Guru yang Tidak Peduli

“Dan ketika mereka tumbuh menjadi pribadi yang menyenangkan, harapannya adalah mereka tidak akan saling menyakiti sesama. Bukankah itu yang kita semua inginkan?”

Empat hari ini, saya libur menjadi jamaah Facebook. Hal ini saya lakukan sebetulnya bukan tanpa alasan. Vadin, anak saya, sempat mengalami rasa tidak percaya diri dan itu mengingatkan saya pada kejadian beberapa waktu silam saat saya masih duduk di bangku TK. Ketika itu, beberapa hal yang saya lakukan ternyata tidak cukup diapresiasi oleh guru. 

Saya pernah dituduh melakukan sesuatu yang buruk (saya lupa apa persisnya). Ada seorang anak perempuan yang menangis dan dia bilang saya melakukan sesuatu yang jahat. Padahal, saat itu saya duduk diam tidak melakukan apa-apa. Saya masih ingat betul kejadiannya sampai detik ini, karena saya merasa tidak baik-baik saja dengan tuduhan itu. Dan sayangnya, tidak ada seorang guru pun yang percaya. 

Saya bahkan masih ingat bagaimana guru TK dulu melempari saya dengan kaos kaki yang– entah milik siapa–tertinggal di kelas. Dan saya tidak tahu perbuatan apa yang telah saya lakukan sehingga ia menganggap saya pantas diperlakukan seperti itu.

Hal-hal itu, sejujurnya, membuat harga diri dan rasa percaya diri saya terasa payah. Mungkin sampai sekarang ini. 

Jadi, ketika saya melihat ada gelagat serupa pada Vadin, hari Rabu lalu sepulang sekolah, rasanya alarm dalam kepala saya berbunyi nyaring. Untungnya, Vadin selalu mau bercerita tentang kesehariannya di sekolah. Ada kejadian apa saja, atau dia main dengan siapa saja di sekolah selama hari itu.

Sejujurnya, sekolah Vadin yang sekarang ini secara umum sudah cukup baik buat kami. Sekolah cuma sampai pukul 11.30, nggak ada LKS, dan buku paket disediakan oleh sekolah. PR-nya juga masih wajar buat saya, bahkan terlampau mudah. Kalau tidak diminta menulis lirik lagu nasional, ya menjawab pertanyaan gampang 1 sampai 5. Buat kami yang nggak terlalu memprioritaskan akademik, kondisi itu sudah pas, nyaman sekali.

Sayangnya, di kelas tiga ini, Vadin memiliki wali kelas bertipe “ya ampun”. Hal ini mulai saya rasakan ketika Vadin bercerita betapa awal pertemuan mereka disambut dengan ancaman. Gurunya bilang kalau nanti pada ramai dan berisik, anak-anak akan ditali di ruang guru.

Me be like: Hah???

=== DATA HASIL EKSTRAKSI ===
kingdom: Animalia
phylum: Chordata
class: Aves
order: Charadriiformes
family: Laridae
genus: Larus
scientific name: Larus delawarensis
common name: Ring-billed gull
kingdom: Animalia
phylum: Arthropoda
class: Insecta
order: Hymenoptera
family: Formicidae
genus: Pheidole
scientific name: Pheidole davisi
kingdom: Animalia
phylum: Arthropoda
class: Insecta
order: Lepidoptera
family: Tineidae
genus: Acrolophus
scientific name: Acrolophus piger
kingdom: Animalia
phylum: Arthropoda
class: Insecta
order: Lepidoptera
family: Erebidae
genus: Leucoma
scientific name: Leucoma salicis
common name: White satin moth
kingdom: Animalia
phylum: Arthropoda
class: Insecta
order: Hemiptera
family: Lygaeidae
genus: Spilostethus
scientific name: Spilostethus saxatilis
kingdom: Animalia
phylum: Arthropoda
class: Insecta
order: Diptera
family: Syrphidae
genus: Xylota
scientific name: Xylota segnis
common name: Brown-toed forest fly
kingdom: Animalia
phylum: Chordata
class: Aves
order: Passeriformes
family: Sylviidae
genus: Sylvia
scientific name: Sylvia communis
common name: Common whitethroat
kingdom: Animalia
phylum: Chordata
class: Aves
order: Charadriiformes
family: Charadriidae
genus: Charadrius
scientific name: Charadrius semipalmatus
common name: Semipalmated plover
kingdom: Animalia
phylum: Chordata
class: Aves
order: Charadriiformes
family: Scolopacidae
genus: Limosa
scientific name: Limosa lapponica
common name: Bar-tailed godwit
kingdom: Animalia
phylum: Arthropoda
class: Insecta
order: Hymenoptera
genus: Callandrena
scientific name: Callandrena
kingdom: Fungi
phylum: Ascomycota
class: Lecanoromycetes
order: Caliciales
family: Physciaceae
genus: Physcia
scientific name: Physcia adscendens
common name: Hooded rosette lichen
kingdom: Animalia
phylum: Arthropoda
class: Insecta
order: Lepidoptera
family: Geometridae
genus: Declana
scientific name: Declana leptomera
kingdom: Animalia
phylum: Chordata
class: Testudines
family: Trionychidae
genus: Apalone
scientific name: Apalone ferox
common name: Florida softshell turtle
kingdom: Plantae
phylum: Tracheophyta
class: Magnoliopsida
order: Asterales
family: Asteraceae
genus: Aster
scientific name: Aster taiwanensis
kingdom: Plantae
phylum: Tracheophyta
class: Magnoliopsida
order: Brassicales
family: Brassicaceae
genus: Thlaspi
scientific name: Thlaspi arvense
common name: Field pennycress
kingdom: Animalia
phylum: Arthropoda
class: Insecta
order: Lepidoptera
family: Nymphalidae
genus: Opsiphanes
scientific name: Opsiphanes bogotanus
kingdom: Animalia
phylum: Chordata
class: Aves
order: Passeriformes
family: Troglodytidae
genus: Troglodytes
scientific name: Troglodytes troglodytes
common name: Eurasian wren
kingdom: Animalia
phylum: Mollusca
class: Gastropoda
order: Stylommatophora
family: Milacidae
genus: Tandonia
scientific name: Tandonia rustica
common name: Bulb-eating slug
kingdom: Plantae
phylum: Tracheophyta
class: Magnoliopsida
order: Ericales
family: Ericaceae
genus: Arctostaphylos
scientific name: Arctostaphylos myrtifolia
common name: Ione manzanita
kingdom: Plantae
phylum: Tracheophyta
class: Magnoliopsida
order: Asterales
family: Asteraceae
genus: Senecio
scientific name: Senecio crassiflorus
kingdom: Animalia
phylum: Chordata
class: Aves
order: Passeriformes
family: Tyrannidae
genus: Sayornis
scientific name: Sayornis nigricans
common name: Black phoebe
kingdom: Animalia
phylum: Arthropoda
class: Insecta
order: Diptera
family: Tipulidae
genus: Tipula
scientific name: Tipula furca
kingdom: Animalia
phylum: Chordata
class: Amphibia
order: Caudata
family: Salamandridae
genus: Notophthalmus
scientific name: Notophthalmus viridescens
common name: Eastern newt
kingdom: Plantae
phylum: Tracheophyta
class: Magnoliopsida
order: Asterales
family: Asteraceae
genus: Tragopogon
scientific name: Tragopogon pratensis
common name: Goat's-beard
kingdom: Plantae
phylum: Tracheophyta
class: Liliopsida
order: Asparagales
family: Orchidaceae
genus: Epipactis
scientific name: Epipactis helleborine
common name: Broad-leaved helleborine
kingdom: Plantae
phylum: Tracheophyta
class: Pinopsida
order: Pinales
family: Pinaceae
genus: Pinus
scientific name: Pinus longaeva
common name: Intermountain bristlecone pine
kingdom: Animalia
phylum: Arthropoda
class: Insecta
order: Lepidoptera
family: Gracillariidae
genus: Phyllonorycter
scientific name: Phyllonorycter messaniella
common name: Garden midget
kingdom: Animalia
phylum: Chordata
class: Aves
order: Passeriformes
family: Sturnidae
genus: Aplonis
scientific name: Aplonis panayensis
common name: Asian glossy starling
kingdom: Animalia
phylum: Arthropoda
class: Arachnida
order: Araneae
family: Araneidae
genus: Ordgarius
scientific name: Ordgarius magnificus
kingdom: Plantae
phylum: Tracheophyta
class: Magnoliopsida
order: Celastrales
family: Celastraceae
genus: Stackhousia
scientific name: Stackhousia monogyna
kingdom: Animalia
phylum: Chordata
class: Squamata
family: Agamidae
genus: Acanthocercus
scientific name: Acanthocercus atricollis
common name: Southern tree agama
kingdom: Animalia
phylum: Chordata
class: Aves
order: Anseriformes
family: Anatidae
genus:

=== TUJUAN ===
Tuliskan kembali tanpa mengubah apa pun bagian dari tulisan tentang guru yang tidak peduli, mulai dengan "Sayangnya, di kelas" dan berlanjut sampai "be like: Hah???".

=== HASIL LATIHAN ===
Sayangnya, di kelas tiga ini, Vadin memiliki wali kelas bertipe “ya ampun”. Hal ini mulai saya rasakan ketika Vadin bercerita betapa awal pertemuan mereka disambut dengan ancaman. Gurunya bilang kalau nanti pada ramai dan berisik, anak-anak akan ditali di ruang guru.

Me be like: Hah???